Memprin/A5/mu (MAM) domain-containing glycosylphosphatidylinositol anchor 2 (MDGA2) is an excitatory synaptic suppressor and mutations in it are associated with autism spectrum disorder (ASD). However, the detailed physiological function of MDGA2 and the mechanisms underlying ASD caused by MDGA2 deficiency remain to be elucidated. In this work, we not only confirmed that Mdga2 +/− mice exhibit impaired excitatory synaptic transmission and ASD-like behavior, but we also observed dysfunctional activity of brain-derived neurotrophic factor/tyrosine kinase B (BDNF/TrkB) signaling in these mice.
We show that MDGA2 interacts with TrkB through its memprin/A5/mu domain, thereby antagonizing BDNF binding to TrkB. Loss of MDGA2 and the ASD-associated V930I mutation of MDGA2 promote BDNF/TrkB signaling. The researchers demonstrated that blocking BDNF/TrkB signaling either with a small-molecule compound or an MDGA2-derived peptide could counteract the abnormal effects seen in MDGA2-deficient mice. These mice typically showed changes in social behavior driven by altered AMPA receptor activity, including both reduced and excessive social interactions.

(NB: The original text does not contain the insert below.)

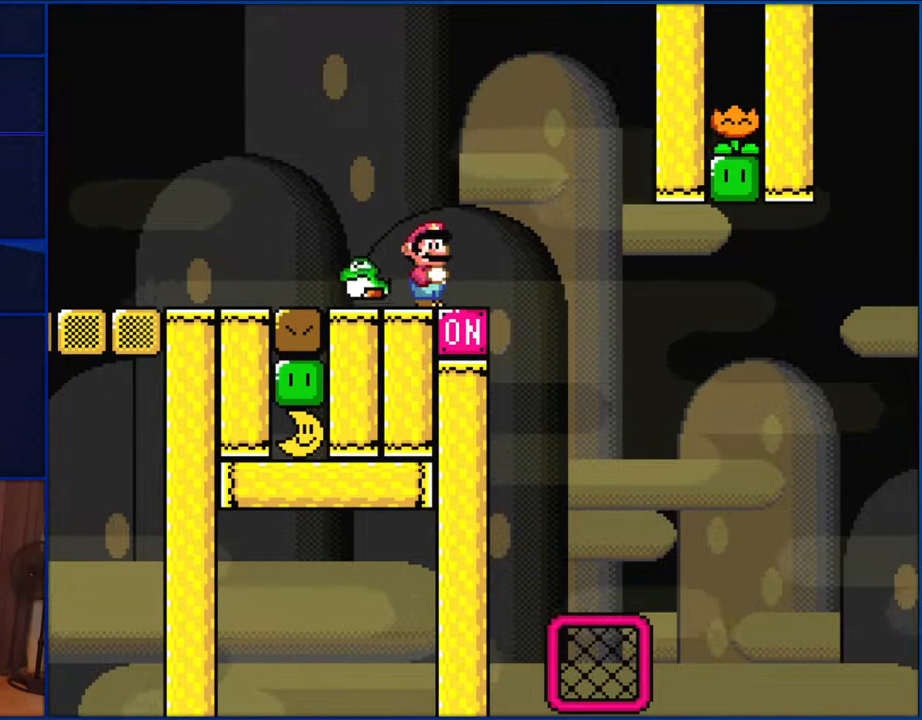
{"buttons": [], "events": []}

By inhibiting this overactive signaling pathway, the treatments helped restore more balanced social activity. This finding not only sheds light on the molecular mechanisms linking MDGA2 deficiency to behavioral changes but also points to a potential therapeutic strategy for addressing autism-like symptoms.
These findings reveal a previously unknown MDGA2–BDNF/TrkB dependent pathway that plays a key role in regulating synaptic function. By uncovering this mechanism, the study points to a promising new avenue for developing targeted therapies for autism spectrum disorder (ASD).